··· Trecho para ler

Otto também critica a visão junguiana, por ela considerar os mitos como uma realidade apenas psicológica, como algo cuja única realidade estaria no fato de acontecer no fundo da mente das pessoas e de levá-las a certos sentimentos, atitudes e modos de vida. Para os gregos antigos, pelo contrário, os mitos são manifestações diretas de forças da natureza. Elas se manifestam diretamente nisto tudo que vemos, tocamos, sentimos etc. nas coisas da natureza ao nosso redor. Quando um grego antigo mergulhava as mãos nas águas de um rio, sentia estar mergulhando as mãos diretamente no corpo líquido de uma deusa, a deusa Rhea, deusa dos rios, trazendo parte do corpo líquido dessa deusa à boca, bebendo-a, trazendo parte dela para dentro de seu corpo ao beber essa água etc.
E isso ocorria tão constante e cotidianamente que não tinha nada de especial: a vida era inteira constantemente "milagrosa" nesse sentido, e "sagrada", sem que essa miraculosidade de cada gesto e cada contato com cada coisa significasse qualquer "acontecimento especial". Tudo isso era normal banal e cotidiano, e as pessoas podiam estar sendo mais intensamente ou menos intensamente "tocadas" por essa presença constante dos deuses.
Eles também se manifestavam na forma de sentimentos de que as pessoas eram tomadas, e isso de uma maneira tão constante, banal e cotidiana, que não pode ser descrito com precisão nem mesmo com a palavra "possessão", porque só podemos ser "possuídos" por uma entidade sobrenatural se ela antes não estava em nós, mas não se elas fazem parte de tudo o que está constantemente em nós, como ocorria com os gregos antigos, segundo o modo de pensar deles.
A influência de Schelling (mais ainda que a de Nietzsche, que às vezes recebe também alguma crítica por parte de Otto) está presente, me parece, principalmente na ideia schellinguiana de que o infinito divino está presente e manifesto nas próprias coisas finitas e sensíveis ao nosso redor, como uma espécie de interioridade profunda para a qual cada coisa se abre.
Mas para ele, esse infinito divino é no fundo um só, e para os gregos antigos, era uma multidão de forças divinas espalhadas pelo mundo, e que com frequência se fundiam umas com as outras parcialmente ou mudavem de forma, principalmente ao se manifestarem nos nossos sonhos ou na nossa imaginação, podendo por exemplo, assumir uma forma humana, de um animal ou mista; mas os deuses poderiam se apresentar assim também fora da nossa mente, em diferentes lugares e para diferentes pessoas ao mesmo tempo.
Posseidon (deus dos mares), por exemplo, poderia aparecer no sonho de alguém como um gigante barbado com cauda de peixe emergindo do mar, no sonho de alguém, e não seria uma imagem dele, mas o próprio Posseidon se manifestando na mente da pessoa, ao mesmo tempo que longe dali um pescador estaria, à noite, navegando com seu barco de pesca no corpo líquido de Posseidon, isto é, nas águas do mar.

······
··· Material fornecido

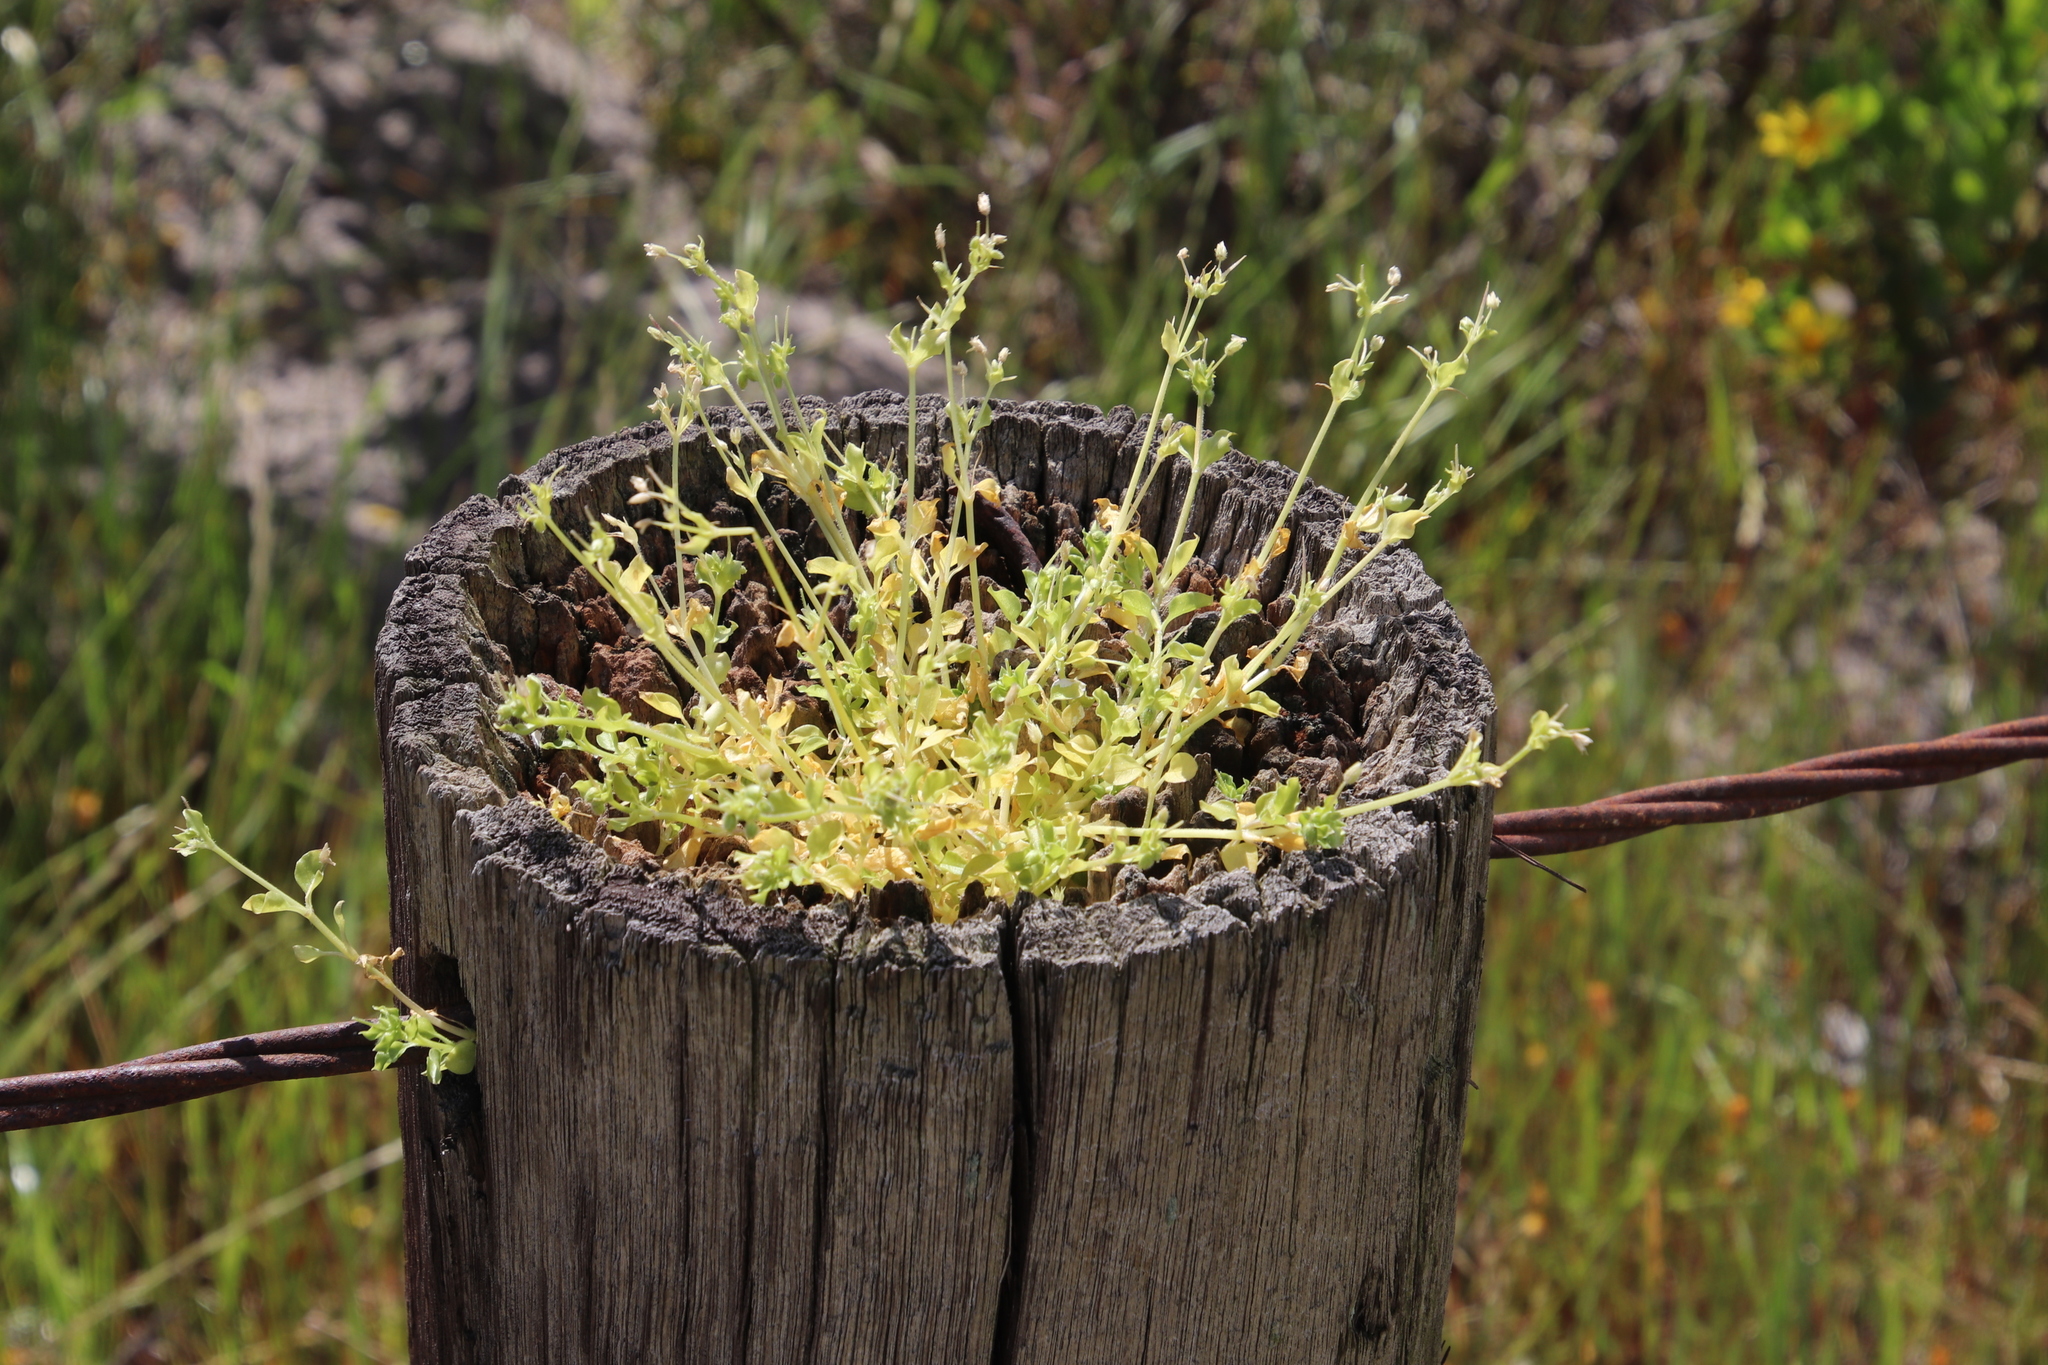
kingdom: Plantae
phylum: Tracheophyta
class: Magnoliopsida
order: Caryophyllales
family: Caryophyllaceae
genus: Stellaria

······

→ Objetivo 1
Segundo o trecho para ler, em que forma Posseidon poderia aparecer no sonho de alguém?
→ Objetivo 2
Diga se cada afirmação a seguir concorda com o trecho para ler. Responda sim ou não e cite as palavras exatas do trecho que decidem. (a) Otto critica a visão junguiana. (b) Para os gregos antigos, o contato com os deuses era algo raro e especial. (c) A influência de Nietzsche sobre Otto é maior que a de Schelling.

→ Resposta certa 1
Como um gigante barbado com cauda de peixe emergindo do mar.

→ Resposta certa 2
(a) Sim: "Otto também critica a visão junguiana".
(b) Não: "Tudo isso era normal banal e cotidiano".
(c) Não: "A influência de Schelling (mais ainda que a de Nietzsche".